Single by Nami Tamaki

from the album Make Progress
- Released: January 26, 2005
- Genre: Pop
- Songwriter(s): shungo, Miki Fujisue

Nami Tamaki singles chronology
| "Reason" (2004) | "Fortune" (2005) | "Heroine" (2005) |

= Fortune (song) =

"Fortune" is the seventh single release from J-pop artist Nami Tamaki and was released on January 26, 2005 as a limited edition, and a regular edition. It claimed the 6th spot on the Oricon Singles Chart.

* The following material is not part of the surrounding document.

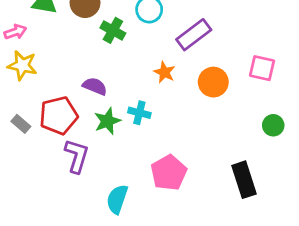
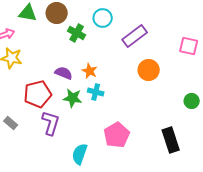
pink square: (262, 68) -> (189, 46), moved
orange star: (164, 72) -> (90, 71), moved
green star: (107, 121) -> (73, 98), turned 30
gray rectangle: (21, 124) -> (11, 123), moved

Fortune was also used as a theme for the PlayStation 2 game Radiata Stories.

==Track listing==
1. "Fortune"
Lyrics: shungo, Miki Fujisue Music: Miki Fujisue
1. "Everlasting"
Lyrics: Takamitsu Shimazaki Music: Takamitsu Shimazaki
1. "DreamerS"
Lyrics: Nami Tamaki Music: JamCrea
1. "Fortune" (Instrumental)

==Remixes==
Fortune (Album Version)
 This is the song found on the album Make Progress as track 11.

Fortune (Single Version)
 This is the same as the album version which is found on the single Fortune as track one.

Fortune Reproduction ~Radiata Mix~
 This is a remix of Fortune found on the special edition release of the "Heroine" single as track 5

Fortune (Instrumental)
 This is only found on the single Fortune as track number 4. Nami's vocals are cut out in this version.